» **EXERCISE DESCRIPTION**
Select each line in the entries below that contains the word "family", and copy those lines.

(Collected data entries)
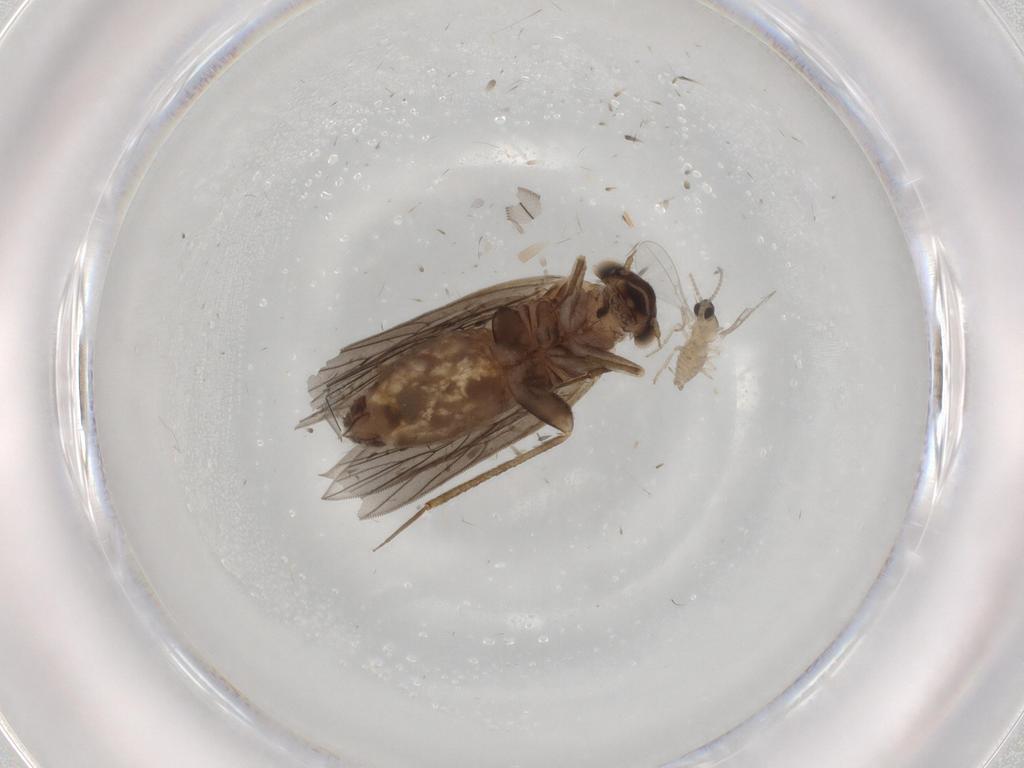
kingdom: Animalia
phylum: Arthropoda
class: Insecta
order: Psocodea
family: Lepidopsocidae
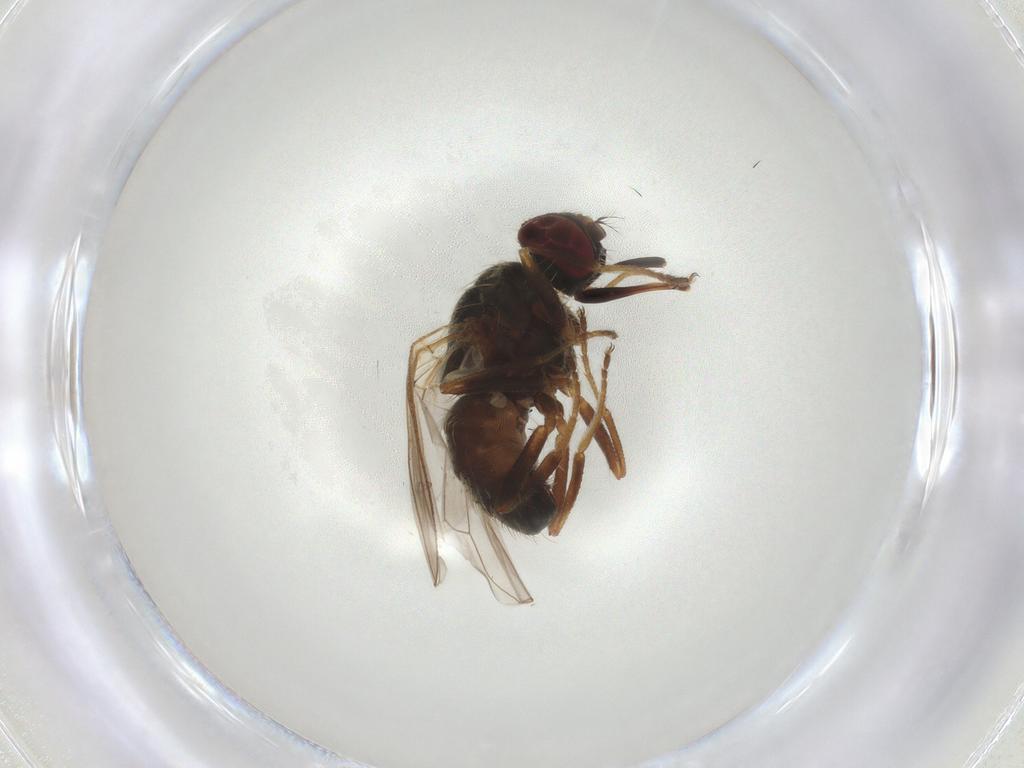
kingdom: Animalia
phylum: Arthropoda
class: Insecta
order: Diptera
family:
* * *
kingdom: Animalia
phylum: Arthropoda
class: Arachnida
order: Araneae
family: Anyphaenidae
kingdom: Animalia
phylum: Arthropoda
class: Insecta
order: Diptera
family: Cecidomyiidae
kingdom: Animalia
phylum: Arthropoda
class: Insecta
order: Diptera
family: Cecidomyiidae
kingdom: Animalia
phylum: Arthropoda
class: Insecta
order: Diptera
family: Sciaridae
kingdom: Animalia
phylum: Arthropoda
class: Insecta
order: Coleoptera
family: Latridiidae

» **RESPONSE**
family: Lepidopsocidae
family:
family: Anyphaenidae
family: Cecidomyiidae
family: Cecidomyiidae
family: Sciaridae
family: Latridiidae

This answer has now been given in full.